Another billionaire, Peter Thiel, created both PayPal and Palantir. With $2m of In-Q-Tel investment, Palantir was launched in 2004 and provided data analysis for the CIA in Afghanistan and Iraq. Recently, it was tested in New Orleans as part of local law enforcement’s “predictive policing” program. Palantir creates digital webs of citizens whose personal data are gleaned from various sources. Palantir’s webs show police images of alleged, potential, future suspects along with captions such as, “Colleague of…,” “Lives with…,” “Owner of…,” “Sibling of…,” and “Lover of…”. Palantir is also used by US immigration authorities. For all the accusations of Russian meddling in both the US elections and Brexit referendum in the UK, mainstream Western media have underplayed Palantir employees’ role in working with Facebook to create psychographic profiles of potential voters.
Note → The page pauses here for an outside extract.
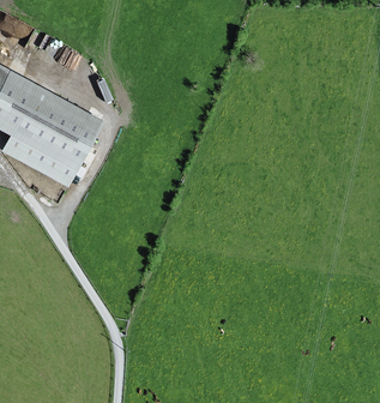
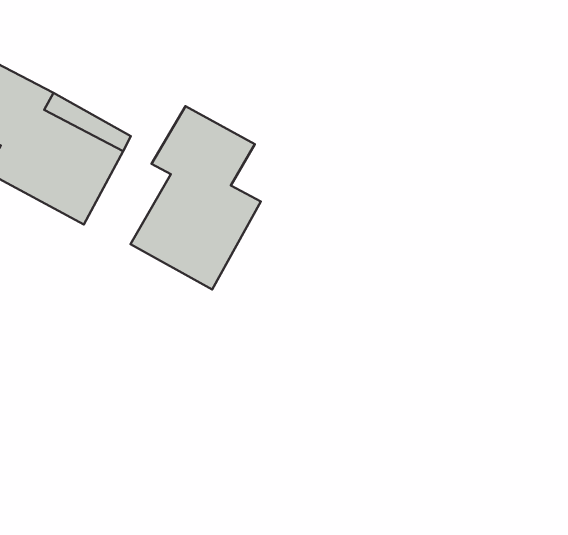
building: none -> [131,106,261,289]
These and other examples show that in addition to trying to shape the world in the interests of American elites, the Pentagon’s ulterior motive is to fund hi-tech industry to stimulate new economies. That same hi-technology, which exists in a so-called system of “free enterprise,” not only creates monopolies, it does so with taxpayer money. Spied on and manipulated by the technologies they fund, the public, as consumers, then pay for services provided by those tech giants. Talk about a vicious cycle…

 

T. J. Coles is director of the Plymouth Institute for Peace Research and the author of several books, including Voices for Peace (with Noam Chomsky and others) and  Fire and Fury: How the US Isolates North Korea, Encircles China and Risks Nuclear War in Asia (both Clairview Books).